Wynn and Agee were back to hear argument on Wednesday. Replacing Shedd was Judge Diana Gribbon Motz, whose questions indicated she might be receptive to the government’s argument. She quickly got government attorney Vikram Swaruup to clarify that the HCPA wouldn’t apply to just any workplace assault and that the shipping-warehouse location was key in bringing Hill’s attack under federal jurisdiction. Swaruup conceded it was even possible that the statute wouldn’t apply to someone who was simply standing around, rather than carrying boxes as part of his job like Tibbs was. “So the government is not espousing a broad ruling of this statute here; the government is espousing a narrow ruling of the statute?” Motz specified. “Yes, your honor,” Swaruup confirmed.

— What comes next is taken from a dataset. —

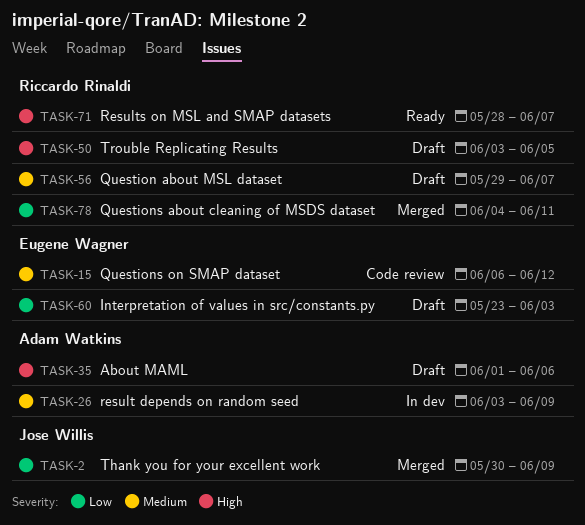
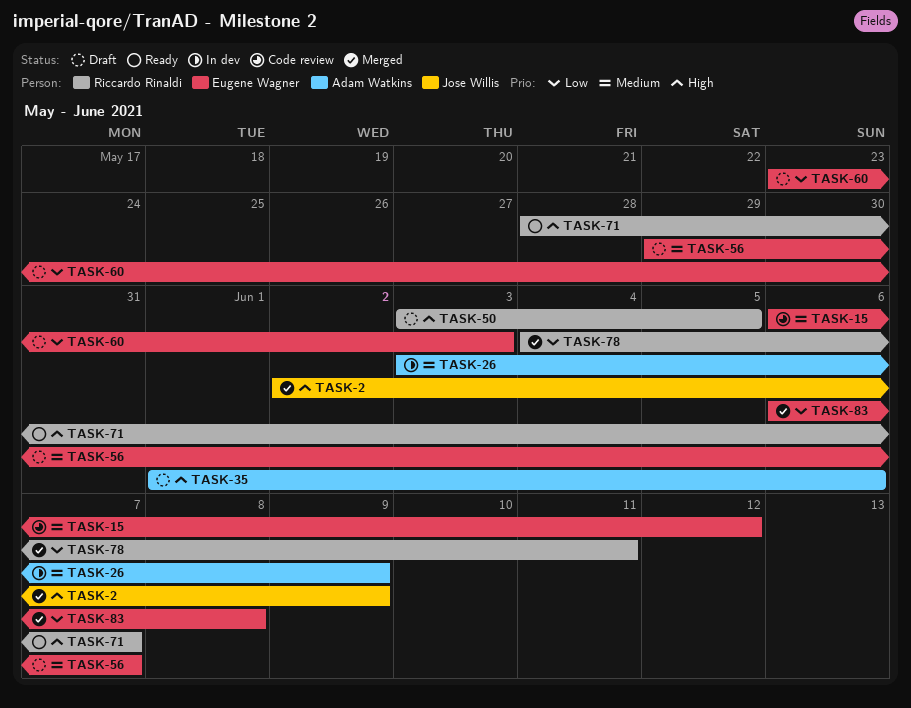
TASK-2, priority: Low -> High
TASK-2, start: May 30 -> Jun 2
TASK-56, owner: Riccardo Rinaldi -> Eugene Wagner
TASK-83: none -> present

Agee remained skeptical, noting that similar statutes criminalized actions that either were themselves economic activity or that were done to commercial property. Here, though, the criminal act was done to a person who just happened to be in a shipping warehouse. But Swaruup challenged that distinction, noting that in this case the person was clearly engaged in interstate commercial activity. If instead of punching a person Hill had set fire to a box-sorting machine, he could be prosecuted for arson. Like the arson statute, the relevant HCPA provision requires the government to prove as an element of the offense that the violent act “interferes with commercial or other economic activity in which the victim is engaged at the time of the conduct.”

Arguing for Hill, attorney Patrick Bryant said that for Congress to regulate a person’s behavior, the Commerce Clause requires the behavior not just to interfere with interstate commerce but to substantially interfere with it. The facts of Hill’s actions just didn’t rise to that level, Bryant said, since Amazon “didn’t miss a beat.” But Wynn wasn’t persuaded that federal authority should depend on the business’s arbitrary ability to recover from a hate crime. “Let’s just say he beats up three or four people, during Christmas season when Amazon has all these packages going out,” Wynn said, causing a measurable slowdown interstate shipping. Can a future perpetrator commit hate crimes without federal consequence, as long as the company is able to absorb the impact?

With one judge on record as ready to reverse the constitutional ruling and another seemingly more inclined to uphold it, the outcome in Hill’s case likely will be determined by Motz. Despite being relatively quiet during argument, her questions suggested an inclination to reverse the district court’s ruling with an opinion focused narrowly on the facts of this case.

If so, and especially if Agee dissents, I would expect the federal public defender’s office to ask for the full court to hear the issue en banc. Either way, it will be a consequential constitutional holding that likely will be invoked not just in the 4th Circuit but across the nation.